New Heart Health Devices Take on Current Therapies

Thrombectomy devices have been shown, by several recent trials, to help improve your wellbeing in the case of ischemic stroke, but financial coverage for this device hangs in the balance. This is according to an editorial in the journal Stroke, which argues that certain patients should be reimbursed for the use of the device if IV therapy should not be used because it may be harmful to their wellness.

On behalf of the Interventional Management of Stroke (IMS) III executive committee, Joseph P. Broderick, MD, and Thomas A. Tomsick, MD, wrote, ‘Insurance companies in the US are currently considering whether the data from [the IMS III and SYNTHESIS trials] justify withdrawal of reimbursement for thrombectomy devices for all ischemic stroke patients, including those patients who arrive within the tPA treatment window but who are ineligible for IV tPA.’

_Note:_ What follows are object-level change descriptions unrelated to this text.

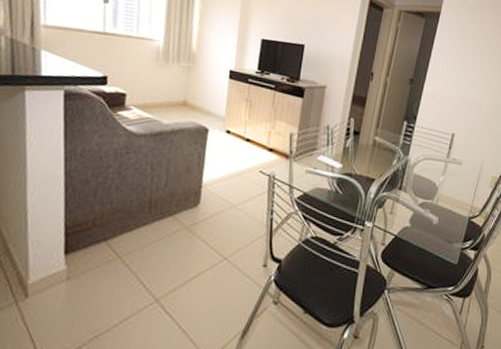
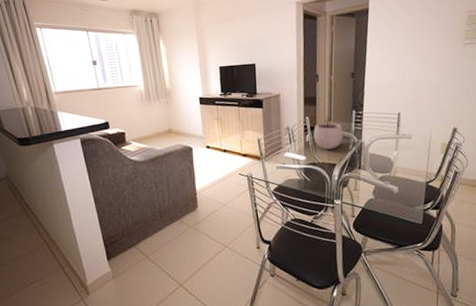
plant pot: none [355,121,390,162] -> present [313,115,344,150]

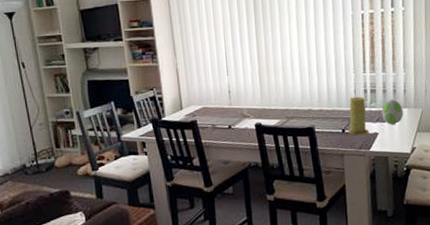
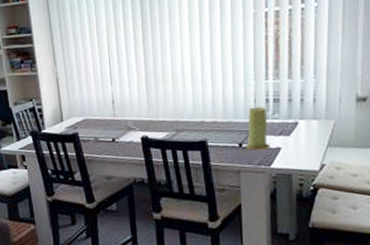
decorative egg: present [382,99,403,125] -> none [286,110,312,139]

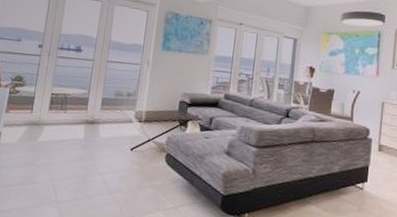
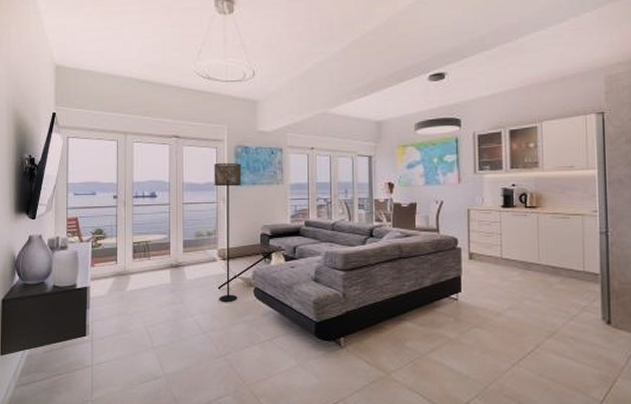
floor lamp: none [129,26,170,165] -> present [214,162,242,302]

The concern is that the original large trials didn’t show that the devices are any better than tPA for endovascular therapy, but smaller studies have since been done with many new-generation thrombectomy devices and have shown good results. The writers assert that if you were to arrive within the 4.5 hour window when IV tPA is beneficial, but have contraindications for IV therapy (meaning that you have a condition or factor that serves as a reason to withhold the medical treatment) the use of thrombectomy devices for you should be reimbursed.

However, another heart health device, this time designed to heal and repair arteries, was deemed to be just as beneficial as pre-existing treatments. This is according to German researchers, who found that a novel stent which promotes early neointimal stent strut coverage, and reduces late lumen loss, restenosis, and the need for reintervention, was found to be non-inferior to a contemporary drug-eluting stent.

Michael Haude, MD, of the Medical Clinic I, Lukaskrankenhaus in Neuss, Germany, and colleagues wrote in the April issue of JACC: Cardiovascular Interventions, that their ‘results are in line with the expected capture of circulating endothelial progenitor cells by the CD34 antibody [on the Combo stent], creating a fast and complete layer of cells leading to the covering of the stent struts’.